Webinar yang berkolaborasi dengan Yayasan Carbon Ethics ini mendatangkan Maria Theresia Ekawati Rahayu, Plt Kepala Dinas Lingkungan Hidup Kota Surabaya, dan Putu Putri Indira yang merupakan Plastic for Circularity Product Manager dari Yayasan Carbon Ethics sebagai panelis diskusi. Kastrat BEM FST UNAIR mengundang mahasiswa dari berbagai kalangan —baik dari internal maupun eksternal UNAIR— untuk turut memeriahkan forum diskusi ini. Webinar ini juga terbuka untuk kalangan umum.
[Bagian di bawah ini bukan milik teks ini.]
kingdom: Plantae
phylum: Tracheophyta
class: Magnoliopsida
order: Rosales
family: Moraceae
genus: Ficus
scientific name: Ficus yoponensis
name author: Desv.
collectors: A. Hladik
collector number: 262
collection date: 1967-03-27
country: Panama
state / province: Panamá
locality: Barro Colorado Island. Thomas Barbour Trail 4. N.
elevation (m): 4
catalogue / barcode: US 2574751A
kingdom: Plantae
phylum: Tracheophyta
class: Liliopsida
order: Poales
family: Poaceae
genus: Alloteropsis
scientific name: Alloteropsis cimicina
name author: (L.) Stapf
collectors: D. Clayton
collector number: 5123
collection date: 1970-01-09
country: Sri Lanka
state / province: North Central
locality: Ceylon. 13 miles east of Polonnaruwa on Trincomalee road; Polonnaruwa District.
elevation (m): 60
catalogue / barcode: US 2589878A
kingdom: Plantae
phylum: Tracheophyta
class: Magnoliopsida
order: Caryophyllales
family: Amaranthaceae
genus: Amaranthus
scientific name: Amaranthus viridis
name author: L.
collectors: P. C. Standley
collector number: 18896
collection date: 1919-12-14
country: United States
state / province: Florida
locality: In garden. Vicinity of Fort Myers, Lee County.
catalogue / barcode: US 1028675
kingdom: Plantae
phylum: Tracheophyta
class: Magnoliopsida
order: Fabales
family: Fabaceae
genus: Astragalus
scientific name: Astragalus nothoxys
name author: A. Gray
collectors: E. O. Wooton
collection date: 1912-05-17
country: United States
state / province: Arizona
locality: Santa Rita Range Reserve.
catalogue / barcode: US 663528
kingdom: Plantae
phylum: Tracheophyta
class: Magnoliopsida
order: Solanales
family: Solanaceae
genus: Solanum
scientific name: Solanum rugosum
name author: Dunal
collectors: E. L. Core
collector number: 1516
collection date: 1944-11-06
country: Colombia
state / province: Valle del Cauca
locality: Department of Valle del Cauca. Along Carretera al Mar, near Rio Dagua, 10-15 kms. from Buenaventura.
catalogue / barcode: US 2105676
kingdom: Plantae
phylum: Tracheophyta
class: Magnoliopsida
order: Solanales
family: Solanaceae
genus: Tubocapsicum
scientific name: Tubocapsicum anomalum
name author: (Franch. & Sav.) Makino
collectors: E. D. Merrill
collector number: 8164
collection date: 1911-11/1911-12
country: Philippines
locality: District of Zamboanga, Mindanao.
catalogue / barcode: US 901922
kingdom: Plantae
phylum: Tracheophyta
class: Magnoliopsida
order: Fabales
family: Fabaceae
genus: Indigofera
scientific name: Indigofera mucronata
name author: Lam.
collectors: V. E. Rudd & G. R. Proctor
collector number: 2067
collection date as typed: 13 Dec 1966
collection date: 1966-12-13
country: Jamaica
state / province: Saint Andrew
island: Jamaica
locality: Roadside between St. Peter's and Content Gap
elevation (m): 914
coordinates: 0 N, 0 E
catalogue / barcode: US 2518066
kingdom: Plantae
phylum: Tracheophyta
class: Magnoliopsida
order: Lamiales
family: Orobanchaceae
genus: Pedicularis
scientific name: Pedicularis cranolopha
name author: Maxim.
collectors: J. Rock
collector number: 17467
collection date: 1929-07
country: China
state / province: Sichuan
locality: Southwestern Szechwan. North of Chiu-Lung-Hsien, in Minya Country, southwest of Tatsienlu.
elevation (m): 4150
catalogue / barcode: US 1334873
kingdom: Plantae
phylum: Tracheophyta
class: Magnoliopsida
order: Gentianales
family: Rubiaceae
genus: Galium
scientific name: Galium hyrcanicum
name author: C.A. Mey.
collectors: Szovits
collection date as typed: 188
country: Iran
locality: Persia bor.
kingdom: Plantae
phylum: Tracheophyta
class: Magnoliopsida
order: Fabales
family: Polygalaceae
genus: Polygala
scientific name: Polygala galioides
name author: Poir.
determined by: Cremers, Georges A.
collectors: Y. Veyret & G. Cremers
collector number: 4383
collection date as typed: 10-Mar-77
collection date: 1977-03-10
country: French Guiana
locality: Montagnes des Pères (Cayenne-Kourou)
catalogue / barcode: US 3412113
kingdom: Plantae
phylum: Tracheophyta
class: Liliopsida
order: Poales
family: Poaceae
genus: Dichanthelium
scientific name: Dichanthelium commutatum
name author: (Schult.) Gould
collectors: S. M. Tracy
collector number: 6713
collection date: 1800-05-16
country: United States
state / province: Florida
“Saat ini upaya pengendalian perubahan iklim di Surabaya telah dilakukan pada
tataran kebijakan yang diteruskan melalui program-program strategis” Ujar Maria. Lebih lanjut, Maria menjelaskan program-program strategis yang telah diterapkan di Kota Surabaya yaitu Surabaya Bus dan Bus Sekolah, revitalisasi pedestrian, penataan lahan parkir, Park and Ride; Uji Emisi Kendaraan; Car Free Day; Upaya Penyerapan Emisi Karbon dengan Vegetasi; Perhitungan Indeks Tutupan Hutan; Taman Kota; Hutan Kota dan Lahan Konservasi; Pemantauan Kualitas Udara Ambien; Pemantauan Sesaat dengan Berbagai Alat; Gent Stacked Sampler; Pembangkit Listrik Tenaga Sampah; Klinik Hemat Energi; dan Proklim.
Antusiasme peserta dalam menilik isu perubahan iklim dalam webinar ini pun cukup besar. Hingga beralih pada narasumber kedua, para peserta yang mayoritas berasal dari kalangan eksternal UNAIR ini pun masih semangat menyimak diskusi. Putu Putri Indira, sebagai narasumber kedua, menjelaskan lebih luas terkait peliknya permasalahan sampah plastik dan dampaknya pada perubahan iklim global.
“Dampak dari sampah plastik yang tidak terkelola dengan baik dapat mempengaruhi keberlanjutan ekosistem,” papar Putri Indira. “Adapun dampak negatif dari hal tersebut antara lain yaitu biota laut dapat terjerat atau menelan serpihan plastik yang menyebabkan tercekik, kelaparan, dan tenggelam karena kesulitan berenang” lanjutnya.
Di sisi lain, sampah plastik juga berdampak bagi warga lokal seperti nelayan. Sampah-sampah ini dapat merusak kapal, alat tangkap ikan, dan mengurangi kualitas tangkapan. Ditambah, sulitnya pengolahan sampah plastik membuat banyak masyarakat masih kerap membakar sampah plastik. Padahal, pembakaran sampah plastik secara liar sangat berbahaya bagi lingkungan.
Menyikapi hal ini, Yayasan Carbon Ethics meningkatkan pengumpulan sampah di laut dan wilayah pesisir, meningkatkan kesadaran masyarakat pesisir tentang sampah plastik, dan menyediakan pemasukan tambahan bagi bank sampah lokal. Ketiga misi ini diadopsi dalam program warung lestari, sebuah upaya mendukung warung lokal untuk menerapkan pola hidup bebas plastik dengan distribusi sedotan ramah lingkungan dan edukasi pola hidup bebas plastik.
Pada akhir diskusi, para panelis menekankan kolaborasi multisektor dan stakeholder mulai dari pemerintah, LSM, perguruan tinggi, masyarakat, dan seluruh entitas untuk menjadikan isu perubahan iklim ini sebagai keresahan nasional. Usaha dalam memerangi perubahan iklim tentunya bisa dimulai dari diri sendiri dengan menerapkan gaya hidup bersih dan berkelanjutan.
Rita, Kepala Departemen Kastrat BEM FST UNAIR, mengungkapkan harapannya dengan mengangkat isu ini dalam rangkaian seri webinar Connect The Dots 4.0 mahasiswa FST menjadi semakin sadar akan dampak perubahan iklim. “(Mahasiswa FST) bersama-sama mengawal isu ini agar setiap perilaku dari kita sebagai individu maupun Unair sebagai instansi tidak memperparah dampak yang sudah terjadi,” pungkasnya.